第3回目の今回は法人の設立手続についてご紹介します。
事業を展開するに当たっては、個人事業と法人とがあります。起業する際に個人事業ではじめるか、法人を設立するか悩むときには、それぞれのメリット、デメリットを把握してこれからはじめる事業がどちらにあうか判断するとよいでしょう。
個人事業は開業の手続や経理が簡単なほか、給与額や機関設計の決定も自由にできます。法人は設立費用や社会保険料がかかりますが、対外的な信用度が比較的高く、給与所得控除、長期の欠損金の繰越、退職金の損金算入ができるなどのメリットがあります。融資を受ける際には事業計画書等が決め手になりますが、資本金が確保されている法人の方が審査が通りやすいこともあります。
法人を設立する場合、一般的に営利を目的とするのであれば株式会社、ボランティアが主体であればNPO法人、人やモノの集まりが主体であれば社団法人や財団法人などがありますが、ここでは株式会社についてお話しします。
株式会社を設立する際には、商号、事業目的、本店所在地、資本金、事業年度、機関設計などを考え、定款を作成し公証人の認証を得ます。その後、資本金の払込みや現物出資を行い、法務局へ登記申請を行います。会社の設立後、健康保険や厚生年金、労働基準監督署や公共職業安定所、税務署への手続を行います。
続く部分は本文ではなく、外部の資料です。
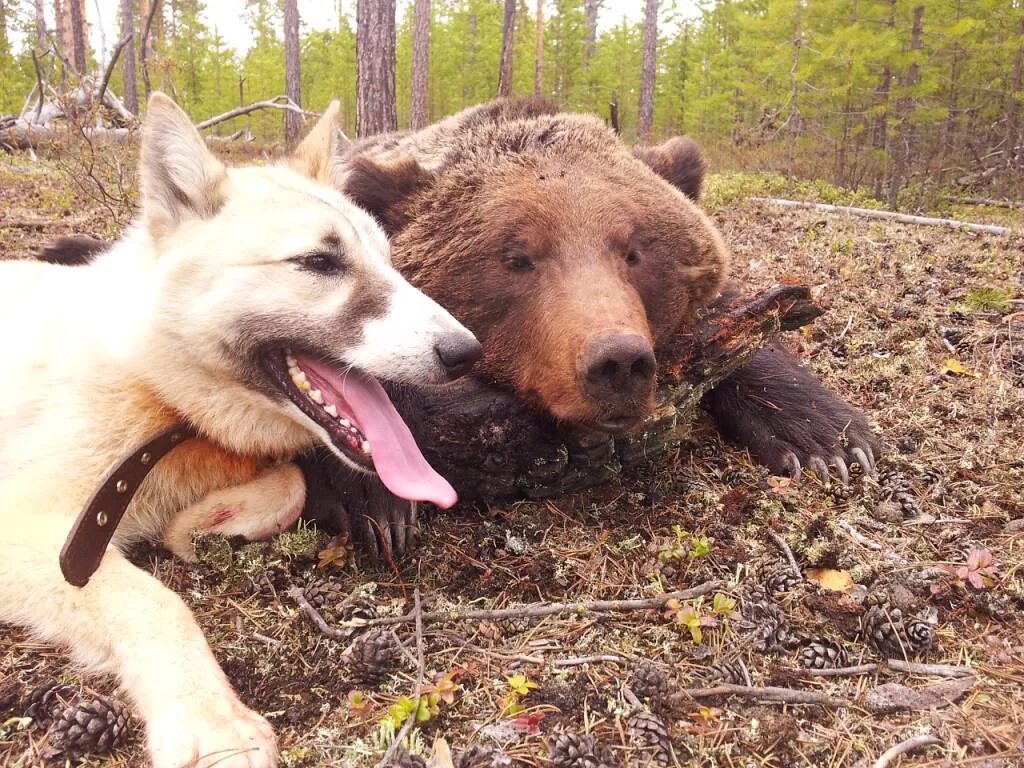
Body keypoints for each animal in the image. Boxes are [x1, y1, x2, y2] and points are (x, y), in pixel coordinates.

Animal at [0, 96, 479, 768]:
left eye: (389, 261)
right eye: (319, 262)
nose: (467, 352)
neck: (166, 403)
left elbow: (290, 485)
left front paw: (201, 524)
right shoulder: (35, 530)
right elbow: (155, 602)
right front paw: (211, 722)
これらの手続の情報は、市販の書籍やインターネットからも得ることができますが、事業の目的や内容は会社ごとに大きく異なりますので、一度でも専門家に相談した方がより適切な機関設計や経営戦略についてアドバイスを受けることができます。また専門家は、助成金や補助金、節税や企業法務、マーケティングなど正確かつ豊富な知識も有していますから、積極的に活用なさってください。
起業する際の何点か気を付けなければならないことがあります。助成金や補助金の多くは雇用や事業の継続を条件に数か月後に受給できるものですから、起業開始前に現金でもらえる助成金等は多くはありませんのである程度自己資金が必要です。
また、給与所得者のように毎月決まった給与を受け取れるわけではなく、労働時間と収入は必ずしも比例しません。さらに会社から自動的に退職金や休業補償を受けられるわけではないので給与所得者より将来設計はきちんと行わなければなりません。当職としては給与所得者の少なくとも1,5倍から2倍以上の収入を得て老後に備えるよう顧客にアドバイスしています。
会社の経営は難しいですが、人とのつながりなど人生の生きがいに結びつくことは多いですから、「第二の人生」まで待たずに好機があれば積極的に起業されることをお勧めします。